Şehir genişleyip nüfus artınca ilk ihtiyaç mescitte oldu, insanlar artık mescide sığmamaya
başladı. Allah Resulü (s.a.v.) Hayber sonrasında Mescid-i Nebevi’yi ilk yapıldığı oranlardan neredeyse
iki katı oranında büyüttü. Mescid genişleyince hutbe vermek için bir minbere ihtiyaç duyuldu.
Efendimiz o günlerde bir kütük üzerine çıkıyordu, daha sonra marangoz bir sahabî üç basamaklı bir
minber yaptı ve Efendimiz (s.a.v.) hutbe irat etmek için ona çıkmaya başladı.
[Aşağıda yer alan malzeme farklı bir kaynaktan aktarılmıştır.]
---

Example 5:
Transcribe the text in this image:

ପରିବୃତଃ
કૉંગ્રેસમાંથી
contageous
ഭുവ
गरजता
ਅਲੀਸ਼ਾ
Allah Resulü (s.a.v.) minbere çıktı ama kütükten inleme veya ağlama sesine benzer bir ses
duyuldu. Efendimiz (s.a.v.) minberden inip o kütüğü teskin etti ve minbere çıkıp hutbesine devam
etti.
Bugün bizim yaptığımız gibi varlığı canlı cansız diye isimlendirmek İslam’ın mantığı ile
örtüşmez. İslam’da varlıklar şuurlu ve şuursuz olarak ayrılır. Cansız diye adlandırdığımız her şeyin bile
kendine özgü bir canı vardır ve bizim aleyhimize ya da lehimize şahitlik yapacaklardır. Allah Resulü
(s.a.v.) elbisesi ile konuşmuştur, kullandığı eşyalara isimler koymuş ve onlara o isimlerle hitap
etmiştir. Uhud’la konuşmuş, onu kendisine sırdaş edinmiştir. Yağan yağmura cüppesini tutup “Senin
ahdin benimle daha taze.” demiştir. Devesi Kusva yarıştan mağlup olup geldiğinde ellerini açıp onu bir
anne şefkati ile karşılamıştır. Varlığa bu nazarla bakmayı öğrendiğimiz zaman yeryüzünün imarı
açısından bizden bekleneni yapmış oluruz.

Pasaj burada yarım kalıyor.